The Department of Energy estimates that it would be two decades or so before the new oil would reach the market, and many Democrats advocate just tapping the national reserves now to tamp down price speculation.
Energy journalist Robert Bryce, whose new book “Gusher of Lies: The Dangerous Delusions of ‘Energy Independence’” is critical of both political parties’ inflated rhetoric, said he thinks the mainstream media’s coverage has been “remarkably uninformed.”
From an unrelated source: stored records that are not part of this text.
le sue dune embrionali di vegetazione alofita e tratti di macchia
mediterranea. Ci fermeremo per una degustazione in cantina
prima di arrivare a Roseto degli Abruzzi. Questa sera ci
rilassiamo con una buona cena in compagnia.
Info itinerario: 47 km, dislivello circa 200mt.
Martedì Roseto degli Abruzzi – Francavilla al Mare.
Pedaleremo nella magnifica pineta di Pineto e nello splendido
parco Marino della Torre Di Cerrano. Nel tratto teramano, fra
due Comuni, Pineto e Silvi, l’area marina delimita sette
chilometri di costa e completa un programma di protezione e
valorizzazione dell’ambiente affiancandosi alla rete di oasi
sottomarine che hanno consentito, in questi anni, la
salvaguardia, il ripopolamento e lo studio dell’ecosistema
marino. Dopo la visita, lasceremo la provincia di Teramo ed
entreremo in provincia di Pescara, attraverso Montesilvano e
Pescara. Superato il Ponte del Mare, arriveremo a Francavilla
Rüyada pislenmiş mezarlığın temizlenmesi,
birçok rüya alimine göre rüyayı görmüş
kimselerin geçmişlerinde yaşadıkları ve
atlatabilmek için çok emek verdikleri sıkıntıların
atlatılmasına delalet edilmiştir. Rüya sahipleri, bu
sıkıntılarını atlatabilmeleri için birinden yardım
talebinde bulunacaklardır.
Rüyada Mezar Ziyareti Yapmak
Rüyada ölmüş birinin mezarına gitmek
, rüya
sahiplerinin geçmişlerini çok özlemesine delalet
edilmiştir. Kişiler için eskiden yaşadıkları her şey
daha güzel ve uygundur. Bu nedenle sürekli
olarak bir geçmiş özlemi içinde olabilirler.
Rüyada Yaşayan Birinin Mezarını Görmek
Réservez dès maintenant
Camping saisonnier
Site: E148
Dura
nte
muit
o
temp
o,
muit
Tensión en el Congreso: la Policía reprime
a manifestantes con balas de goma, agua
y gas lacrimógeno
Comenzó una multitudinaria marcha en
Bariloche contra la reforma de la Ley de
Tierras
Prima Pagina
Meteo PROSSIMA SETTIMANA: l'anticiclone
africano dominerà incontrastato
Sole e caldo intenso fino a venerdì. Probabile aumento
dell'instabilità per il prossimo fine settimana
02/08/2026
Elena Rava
“In particular, there’s been almost no critical assessment of the Democrats’ continuing claims that there’s not much oil to be found offshore,” he told The Yale Forum in an e-mail interview.
Bryce cites successful oil exploration recently in deep water off the coasts of Louisiana, Brazil, and Africa. “Despite these rather obvious news events, very few of the mainstream media stories bothered to mention the boom in the global offshore sector when talking about the drilling ban,” he said.
Further, both parties’ calls for “energy independence” are nai¯ve, he said, given that the U.S. imports oil from 90 countries and exports oil to 73. Politicians, Bryce asserts, do not “have the vaguest understanding of just how integrated the global energy market is.”
Joseph Romm, a former Clinton administration Energy Department official who writes the ClimateProgress.org blog, pointed out in Congressional testimony on July 23 that most of the known oil is off the California coast. And California’s politicians remain fairly united against drilling.“So that leaves about eight billion barrels, which is about what the world uses in three months,” Romm said in his testimony opposing new drilling.The Wall Street Journal’s Johnson said new oil from offshore drilling is unlikely to have a near-term “practical” impact on oil flow, though it could have a “psychological” one on trading.
“Crude is priced in the futures market, and future price expectations are what moves the market,” Johnson noted. But he cautioned there are few certainties — except for the new energy reality.
“What is certain, or at least seems to me, is that the media attention to the energy crunch in recent weeks and months has been commensurate with its growing importance in the campaign, in business discourse, in daily life, etc.,” he said. “So that, at least, is worth celebrating.”